→ **TASK GOAL**
Copy the records word for word, from the first line up to and including the line with "being in grade".
☆ ☆ ☆ ☆
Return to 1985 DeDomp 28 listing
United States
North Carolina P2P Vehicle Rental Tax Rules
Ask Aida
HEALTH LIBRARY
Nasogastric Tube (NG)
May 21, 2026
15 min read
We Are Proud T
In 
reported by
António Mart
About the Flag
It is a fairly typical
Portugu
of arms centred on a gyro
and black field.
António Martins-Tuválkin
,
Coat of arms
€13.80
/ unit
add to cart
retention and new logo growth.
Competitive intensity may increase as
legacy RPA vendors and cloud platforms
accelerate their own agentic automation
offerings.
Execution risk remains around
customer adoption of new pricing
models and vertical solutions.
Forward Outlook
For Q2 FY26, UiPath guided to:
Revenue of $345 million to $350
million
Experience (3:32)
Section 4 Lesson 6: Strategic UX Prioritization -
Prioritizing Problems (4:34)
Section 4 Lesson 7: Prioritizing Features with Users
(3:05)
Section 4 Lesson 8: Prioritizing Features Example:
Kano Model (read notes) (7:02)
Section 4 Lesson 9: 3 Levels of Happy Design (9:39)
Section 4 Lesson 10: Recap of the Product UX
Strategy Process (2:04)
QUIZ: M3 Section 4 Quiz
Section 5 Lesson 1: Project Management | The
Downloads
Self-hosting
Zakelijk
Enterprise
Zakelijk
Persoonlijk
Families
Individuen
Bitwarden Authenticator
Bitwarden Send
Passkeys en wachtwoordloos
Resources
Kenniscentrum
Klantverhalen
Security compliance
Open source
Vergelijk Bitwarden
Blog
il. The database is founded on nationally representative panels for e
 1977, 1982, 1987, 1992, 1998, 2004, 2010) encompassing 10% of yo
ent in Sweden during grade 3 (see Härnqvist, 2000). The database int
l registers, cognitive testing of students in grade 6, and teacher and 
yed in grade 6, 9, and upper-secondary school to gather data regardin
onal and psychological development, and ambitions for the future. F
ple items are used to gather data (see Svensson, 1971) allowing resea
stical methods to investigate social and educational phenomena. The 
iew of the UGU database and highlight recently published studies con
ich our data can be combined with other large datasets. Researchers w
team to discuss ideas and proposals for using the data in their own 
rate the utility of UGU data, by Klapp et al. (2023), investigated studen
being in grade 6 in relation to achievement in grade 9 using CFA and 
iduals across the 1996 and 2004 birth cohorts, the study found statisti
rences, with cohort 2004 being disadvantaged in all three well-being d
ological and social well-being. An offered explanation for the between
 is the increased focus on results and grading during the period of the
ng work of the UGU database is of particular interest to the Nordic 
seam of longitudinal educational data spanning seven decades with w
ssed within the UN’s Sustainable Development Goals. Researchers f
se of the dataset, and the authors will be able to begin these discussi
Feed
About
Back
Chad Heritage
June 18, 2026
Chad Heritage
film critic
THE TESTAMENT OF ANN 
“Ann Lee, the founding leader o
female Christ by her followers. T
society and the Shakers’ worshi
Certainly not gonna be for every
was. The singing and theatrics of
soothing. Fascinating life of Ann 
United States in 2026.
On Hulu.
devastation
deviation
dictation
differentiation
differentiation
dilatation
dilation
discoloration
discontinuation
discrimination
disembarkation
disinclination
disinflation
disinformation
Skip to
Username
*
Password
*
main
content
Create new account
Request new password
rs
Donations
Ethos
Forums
☆ ☆ ☆ ☆
→ **TASK RESPONSE**
Return to 1985 DeDomp 28 listing
United States
North Carolina P2P Vehicle Rental Tax Rules
Ask Aida
HEALTH LIBRARY
Nasogastric Tube (NG)
May 21, 2026
15 min read
We Are Proud T
In 
reported by
António Mart
About the Flag
It is a fairly typical
Portugu
of arms centred on a gyro
and black field.
António Martins-Tuválkin
,
Coat of arms
€13.80
/ unit
add to cart
retention and new logo growth.
Competitive intensity may increase as
legacy RPA vendors and cloud platforms
accelerate their own agentic automation
offerings.
Execution risk remains around
customer adoption of new pricing
models and vertical solutions.
Forward Outlook
For Q2 FY26, UiPath guided to:
Revenue of $345 million to $350
million
Experience (3:32)
Section 4 Lesson 6: Strategic UX Prioritization -
Prioritizing Problems (4:34)
Section 4 Lesson 7: Prioritizing Features with Users
(3:05)
Section 4 Lesson 8: Prioritizing Features Example:
Kano Model (read notes) (7:02)
Section 4 Lesson 9: 3 Levels of Happy Design (9:39)
Section 4 Lesson 10: Recap of the Product UX
Strategy Process (2:04)
QUIZ: M3 Section 4 Quiz
Section 5 Lesson 1: Project Management | The
Downloads
Self-hosting
Zakelijk
Enterprise
Zakelijk
Persoonlijk
Families
Individuen
Bitwarden Authenticator
Bitwarden Send
Passkeys en wachtwoordloos
Resources
Kenniscentrum
Klantverhalen
Security compliance
Open source
Vergelijk Bitwarden
Blog
il. The database is founded on nationally representative panels for e
 1977, 1982, 1987, 1992, 1998, 2004, 2010) encompassing 10% of yo
ent in Sweden during grade 3 (see Härnqvist, 2000). The database int
l registers, cognitive testing of students in grade 6, and teacher and 
yed in grade 6, 9, and upper-secondary school to gather data regardin
onal and psychological development, and ambitions for the future. F
ple items are used to gather data (see Svensson, 1971) allowing resea
stical methods to investigate social and educational phenomena. The 
iew of the UGU database and highlight recently published studies con
ich our data can be combined with other large datasets. Researchers w
team to discuss ideas and proposals for using the data in their own 
rate the utility of UGU data, by Klapp et al. (2023), investigated studen
being in grade 6 in relation to achievement in grade 9 using CFA and 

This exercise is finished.